FDA states, however, that the data and information needed to show that the interchangeable product “can be expected to produce the same clinical result as the reference product in any given patient” as set forth in the BPCIA “will likely not involve additional clinical studies other than those necessary to support other elements of demonstrating interchangeability.” Instead, FDA will allow extrapolation from data and information sufficient to demonstrate interchangeability in an appropriate condition of use to one or more additional conditions of use for which the reference product is licensed.

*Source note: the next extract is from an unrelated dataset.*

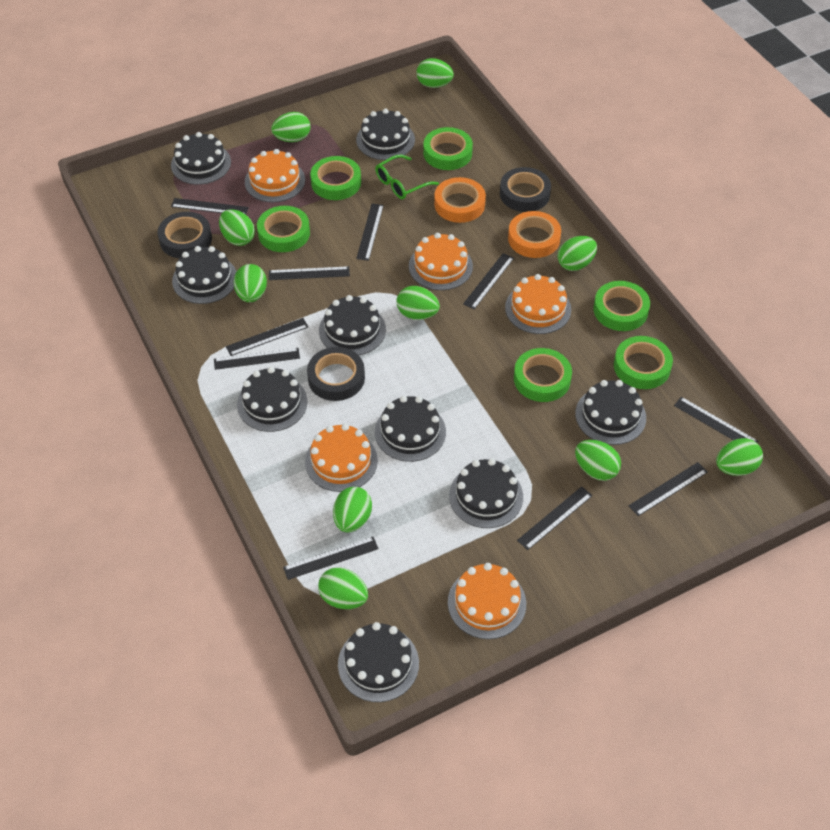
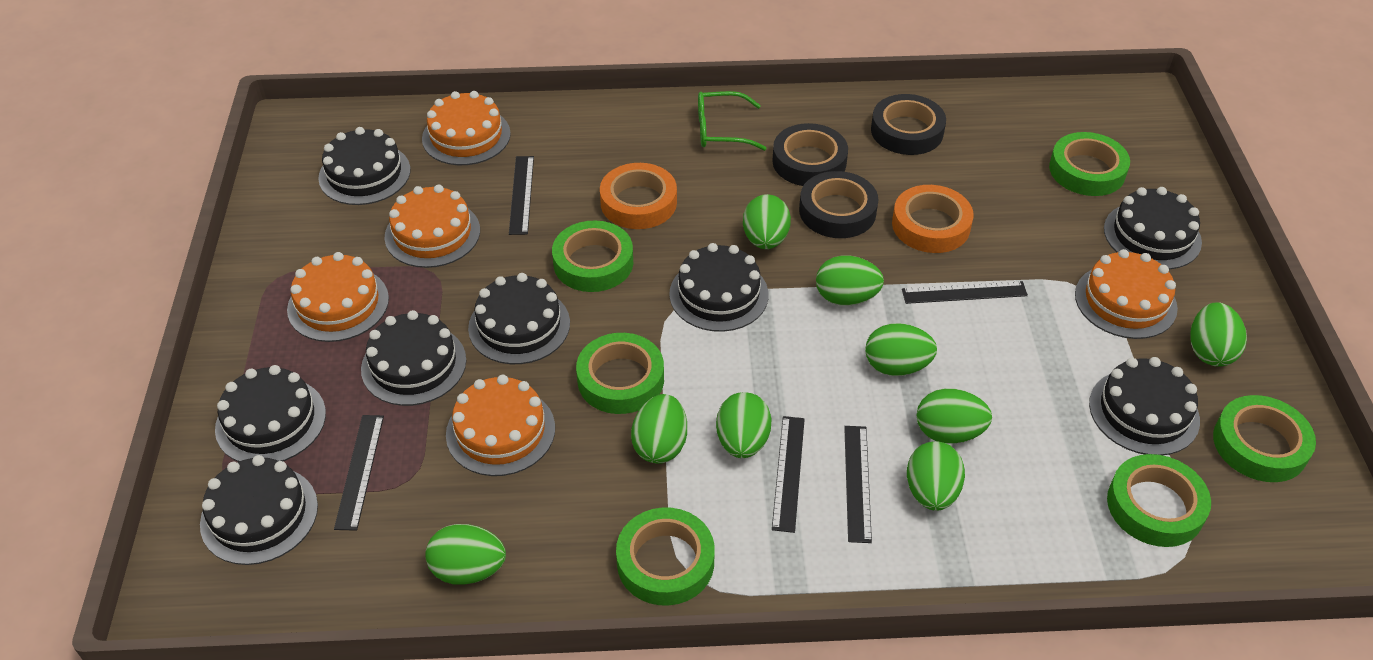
black cake: 9 -> 8
black ruler: 10 -> 5
green egg: 10 -> 9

The biosimilar maker must, however, scientifically justify extrapolating the data to support each additional condition of use by addressing, for example, the mechanisms of action in each condition of use and the immunogenicity risk of the product in different patient populations who may be taking the proposed product for different conditions of use.
Presentations for Interchangeable Products
Separately, the draft guidance states that the data and information needed to show interchangeability may be affected by the proposed product’s “presentation,” defined as the container closure system and/or delivery device constituent part of the product (such as a vial, pre-filled syringe, or an auto-injector). Generally the presentation must be the same for an interchangeable product as for the reference product, but a biosimilar maker intending to develop an alternative presentation should discuss its proposal with FDA.